她还没来的及惊醒,手腕就被他抓住,整个人被他拽到身上。
“怎么?你也怕我死吗?”
谢危的额头抵住姜雪宁的,挺拔的鼻尖吻在她的鼻尖上,“躲我?!”
“谢危,你骗我!”姜雪宁这才反应过来,这人哪有受伤的模样。
“放开我,我都已经成婚了。”姜雪宁挣扎着,“谢危,别发疯了。”
“你不说我还忘记了,把我的话当成耳边风,姜雪宁你好大的胆子!”谢危掐住她的脖子,将她拉至身前,“对我亵渎以后,你还能嫁给别的男人,是我太好说话了吗?”
话音刚落,他不等姜雪宁回复,就狠狠亲了上去。
炙热的呼吸纠缠着她的,似乎要将她吞吃入腹才甘心。
良久,他呼吸不稳的松开,指尖还抚摸着她的唇瓣,“你听着,姜雪宁,就算你躲到天涯海角,我也要把你找出来。”
“我现在已经是临淄王妃,你清醒一点好不好?”姜雪宁知道谢危是个疯批,没想到他疯的理智全无。

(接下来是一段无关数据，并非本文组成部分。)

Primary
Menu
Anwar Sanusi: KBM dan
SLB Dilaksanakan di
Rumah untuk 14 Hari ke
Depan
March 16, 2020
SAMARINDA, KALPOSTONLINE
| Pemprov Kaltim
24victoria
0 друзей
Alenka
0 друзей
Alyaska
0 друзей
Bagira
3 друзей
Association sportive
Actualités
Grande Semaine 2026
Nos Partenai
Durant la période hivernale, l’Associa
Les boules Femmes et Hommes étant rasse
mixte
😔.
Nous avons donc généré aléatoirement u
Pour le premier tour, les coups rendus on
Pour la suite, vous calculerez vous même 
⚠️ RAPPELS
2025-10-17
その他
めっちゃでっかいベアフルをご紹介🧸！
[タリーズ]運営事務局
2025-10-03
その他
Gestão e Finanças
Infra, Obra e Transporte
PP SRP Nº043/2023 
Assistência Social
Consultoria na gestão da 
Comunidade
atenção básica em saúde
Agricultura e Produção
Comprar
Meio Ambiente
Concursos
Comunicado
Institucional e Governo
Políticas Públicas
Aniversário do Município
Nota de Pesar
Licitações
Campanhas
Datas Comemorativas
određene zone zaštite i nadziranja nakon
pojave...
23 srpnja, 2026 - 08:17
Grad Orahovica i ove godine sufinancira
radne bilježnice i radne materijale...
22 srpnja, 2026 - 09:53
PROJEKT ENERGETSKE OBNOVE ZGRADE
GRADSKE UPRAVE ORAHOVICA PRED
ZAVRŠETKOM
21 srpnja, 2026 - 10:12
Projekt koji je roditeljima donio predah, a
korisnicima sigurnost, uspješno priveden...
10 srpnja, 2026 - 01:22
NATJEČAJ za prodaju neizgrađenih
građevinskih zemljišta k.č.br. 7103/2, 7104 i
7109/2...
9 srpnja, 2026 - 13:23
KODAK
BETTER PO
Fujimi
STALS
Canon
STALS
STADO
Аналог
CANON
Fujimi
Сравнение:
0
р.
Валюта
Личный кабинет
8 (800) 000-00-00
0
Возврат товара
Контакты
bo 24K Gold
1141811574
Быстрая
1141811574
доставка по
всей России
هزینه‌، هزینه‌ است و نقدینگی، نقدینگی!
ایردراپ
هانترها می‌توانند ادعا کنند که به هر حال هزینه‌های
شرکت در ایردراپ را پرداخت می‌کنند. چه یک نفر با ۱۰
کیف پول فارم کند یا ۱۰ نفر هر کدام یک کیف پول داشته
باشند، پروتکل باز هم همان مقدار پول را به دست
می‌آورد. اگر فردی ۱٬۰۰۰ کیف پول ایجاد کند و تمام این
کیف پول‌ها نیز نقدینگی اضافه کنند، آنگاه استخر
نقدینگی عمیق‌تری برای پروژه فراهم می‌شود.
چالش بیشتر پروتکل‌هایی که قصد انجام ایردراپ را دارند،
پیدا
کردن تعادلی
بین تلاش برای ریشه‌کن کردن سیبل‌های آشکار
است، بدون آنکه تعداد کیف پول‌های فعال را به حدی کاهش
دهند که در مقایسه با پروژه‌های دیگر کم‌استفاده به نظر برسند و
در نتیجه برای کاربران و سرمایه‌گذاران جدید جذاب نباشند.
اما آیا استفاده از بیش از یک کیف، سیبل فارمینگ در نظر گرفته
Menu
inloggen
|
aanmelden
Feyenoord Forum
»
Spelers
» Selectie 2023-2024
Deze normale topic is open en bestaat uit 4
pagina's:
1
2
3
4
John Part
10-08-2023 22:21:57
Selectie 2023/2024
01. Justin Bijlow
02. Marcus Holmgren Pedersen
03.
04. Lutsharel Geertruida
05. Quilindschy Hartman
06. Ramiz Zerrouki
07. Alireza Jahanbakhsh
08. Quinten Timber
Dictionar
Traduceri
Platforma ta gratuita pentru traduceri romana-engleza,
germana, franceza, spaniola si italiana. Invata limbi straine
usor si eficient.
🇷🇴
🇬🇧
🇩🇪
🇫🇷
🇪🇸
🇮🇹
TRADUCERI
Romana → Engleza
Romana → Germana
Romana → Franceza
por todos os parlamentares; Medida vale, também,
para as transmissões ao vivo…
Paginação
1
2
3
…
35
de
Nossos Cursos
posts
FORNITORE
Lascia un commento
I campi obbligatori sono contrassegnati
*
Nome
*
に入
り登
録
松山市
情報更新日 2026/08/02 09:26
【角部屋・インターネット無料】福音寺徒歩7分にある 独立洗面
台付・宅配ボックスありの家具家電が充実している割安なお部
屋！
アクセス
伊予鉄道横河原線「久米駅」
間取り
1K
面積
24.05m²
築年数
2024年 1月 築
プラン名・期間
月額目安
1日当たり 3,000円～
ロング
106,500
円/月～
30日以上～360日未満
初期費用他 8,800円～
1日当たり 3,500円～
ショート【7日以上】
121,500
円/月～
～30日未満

在临淄王府的客房里,强吻临淄王的夫人,他是一点儿脸都不要。
“姜雪宁,是你先招惹我的!”谢危低吼。
“你到底喜欢临淄王什么?就那么害怕和懦弱吗?”
“谢危,你清醒一下,这里是临淄王府。”姜雪宁挣扎几下,并未推开。
“那又怎样?”
“在这里,我想让你过来见我,你不是来了吗?”谢危神色执着,“有本事你就躲我一辈子,你看看到底最后是谁说了算?”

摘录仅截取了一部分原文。